Co zrobić: Przepisz słowo w słowo fragment bloku tekstu: zacznij od słów "Arkadiusz Bosy szczery" i skończ na słowach "mówi Arkadiusz Bosy.".

Arkadiusz Bosy szczery do bólu: Nie wiem, jak dostawałem te piłki

W zupełnie innych nastrojach przystępują do meczów PGNiG Superligi w 2017 roku szczypiorniści Sandra Spa Pogoni Szczecin. Wszystko za sprawą lepszych wyników sportowych. - Miejmy nadzieję, że w następną sobotę to podtrzymamy - mówi Arkadiusz Bosy.

Krzysztof Kempski
Krzysztof Kempski
WP SportoweFakty / KUBA HAJDUK

Po ostatnich meczach na twarzach zawodników Pogoni nie goszczą już marsowe miny. Coś drgnęło. Sobotnia wygrana nad Zagłębiem Lubin była trzecią z rzędu. Morale poszybowało w górę. - Cieszymy się bardzo z tego zwycięstwa. Miejmy nadzieję, że podtrzymamy dobrą formę - mówił po spotkaniu Bosy.

Dostępne dane:
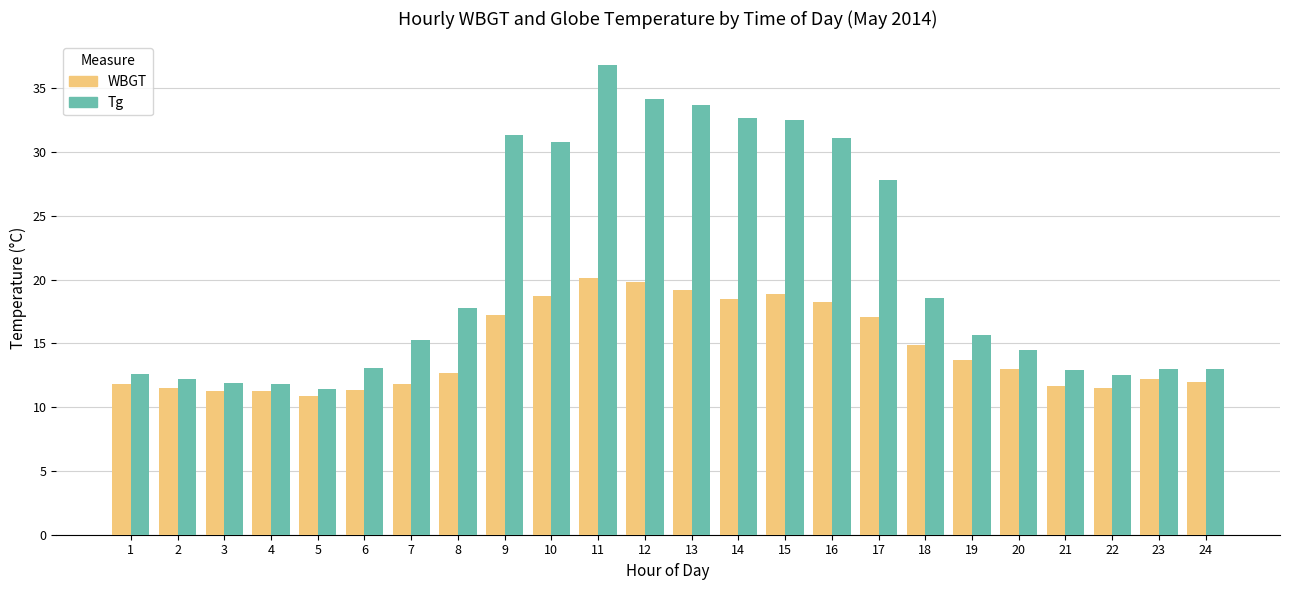

Count the number of categories in the chart.

24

Miejsce na odpowiedź:
Arkadiusz Bosy szczery do bólu: Nie wiem, jak dostawałem te piłki

W zupełnie innych nastrojach przystępują do meczów PGNiG Superligi w 2017 roku szczypiorniści Sandra Spa Pogoni Szczecin. Wszystko za sprawą lepszych wyników sportowych. - Miejmy nadzieję, że w następną sobotę to podtrzymamy - mówi Arkadiusz Bosy.